To get the right data shape for this, we use the `dict`'s `items()` method, which provides a sequence of tuples of shape (`key`, `value`) for each item in the `dict`. We can then use those values in our comprehension.

In [14]:
# Quickly make our file_hashes with a dict comprehension
file_hashes: dict = { key: generate_hashes(value["content"]) for (key,value) in upload.value.items() }
file_hashes

{'sample1.txt': {'md5': 'e67cd331daa87239146e4afaf3d69ac8',
  'sha1': 'cf3ee3ce9fa7253696b5f7842fc69cd42b3bae28',
  'sha256': '0cad09131647a67e01b375256a12c9a0f2dd873f1c26a108d4892568e6d090f9',
  'sha512': '451b34b767db21d3e67775cdc551b7db551b357f16a5afa82862c94a187f592ee35cf21c889891b16e37c9108b624c7e8bea01ccaa97e050c053b036251d20f5'},
 'sample2.txt': {'md5': 'cd04056c642acae6b3f2ecb374942b23',
  'sha1': '948aa9dcf70d210df148d15c46cea8c80c2c0d10',
  'sha256': '434f683d55641f3e12e7227576af353a1913ecd0a2d4b4be53d9ef86376619b3',
  'sha512': 'fe8e07b02948dce19bdb34f2663133498512223f1629a0462fa7c176e4a0cf0d7902044102afe424270300e373170b6b368ff507fec48bcd52cebdb310f22102'}}

Rad, so we have our hashes! Now, how to display them? Ideally I'd want a nice clean table. Luckily, there is an HTML widget that will allow us to create just such a thing.

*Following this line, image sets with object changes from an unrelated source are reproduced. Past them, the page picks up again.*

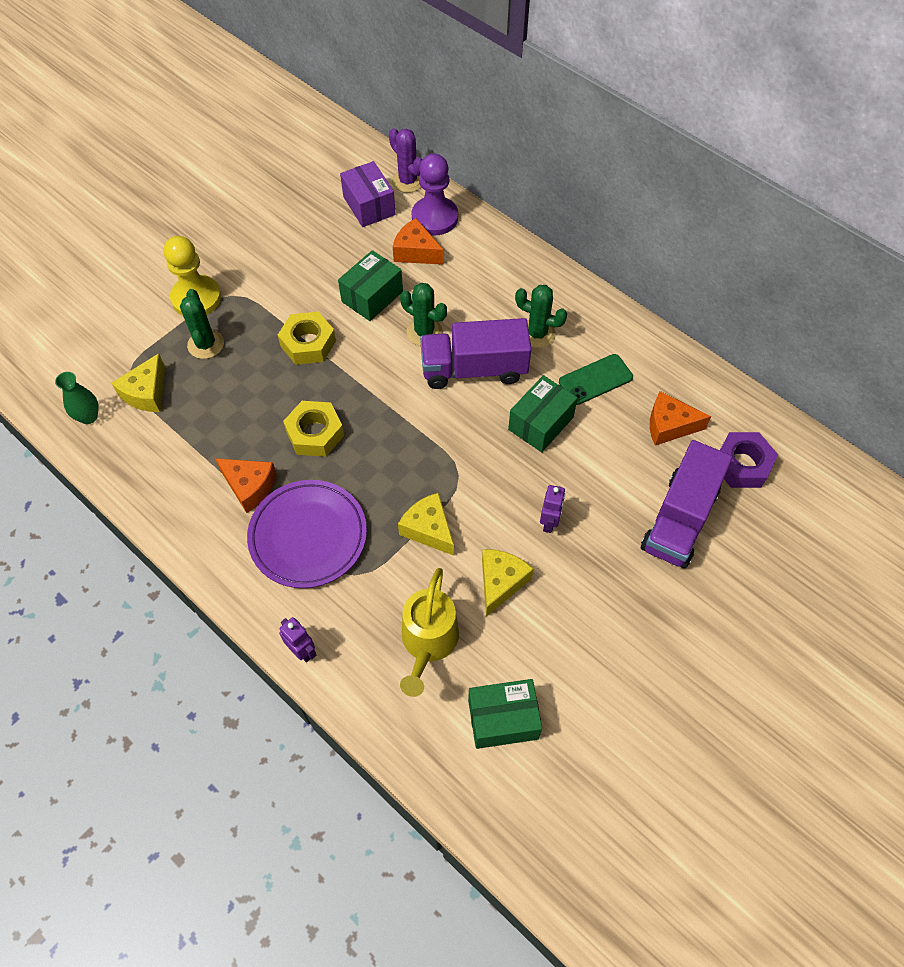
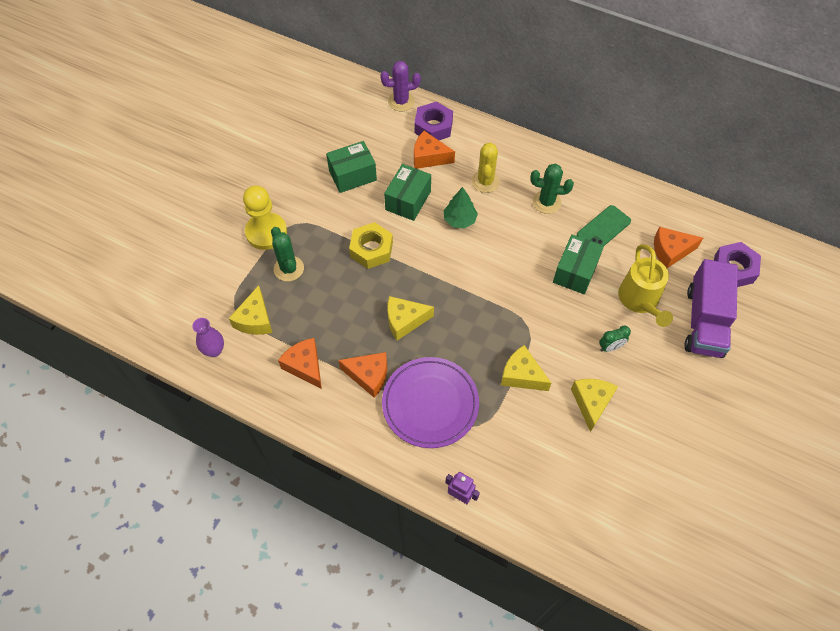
camera: 15 degrees left, 0 degrees up
green vase [55,372,99,424] -> purple vase [192,318,224,357]
yellow nut [283,401,344,457] -> yellow cheese [387,296,434,340]
purple box [340,161,396,227] -> none
purple cactus [389,128,422,193] -> purple cactus turned 45 degrees counterclockwise [380,61,421,111]
green cactus [400,283,447,346] -> green tree [444,187,478,229]
yellow watering can [400,568,459,697] -> yellow watering can moved to [618,244,673,327]
purple pawn [412,153,458,235] -> purple nut [414,102,453,140]
purple truck [420,318,531,389] -> none
green box [468,679,542,749] -> green box moved to [326,141,377,193]
purple robot [540,485,565,533] -> green clock [599,326,631,352]
none -> orange cheese [278,338,322,389]
none -> yellow cactus [471,143,500,193]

As a refresher, HTML tables are structured like so:

```html
<table>
    <tr>
        <th>Column Header 1</th>
        <th>Column Header 2</th>
    </tr>
    <tr>
        <td>Table cell</td>
        <td>Table cell</td>
    </tr>
</table>
```

We can build up our table with the power of string concatenation. We'll loop over the keys in `file_hashes` to get our data.

In [15]:
# Build our HTML table

table = "<table>"
table += "<tr><th>File Name</th><th>MD5</th><th>SHA1</th><th>SHA256</th><th>SHA512</th>"

# Use a loop over file_hashes to access what we need and add to the table
for f in file_hashes:
    table += f"<tr><td>{f}</td>"
    # Use another loop for the hashes
    # Note we access the dict with the key `f`
    for h in file_hashes[f]:
        hash = file_hashes[f][h]
        table += f"<td>{hash}</td>"
    table += "</tr>"
table += "</table>"

Widget time! Let's display our hard work with an HTML widget:

In [16]:
html = widgets.HTML(value=table)
display(html)

HTML(value='<table><tr><th>File Name</th><th>MD5</th><th>SHA1</th><th>SHA256</th><th>SHA512</th><tr><td>sample…

And that's it! You can of course add some `<style>` in there to change up the appearance. But you now have a file hash generator that will create multiple hash types for as many files at once as you like!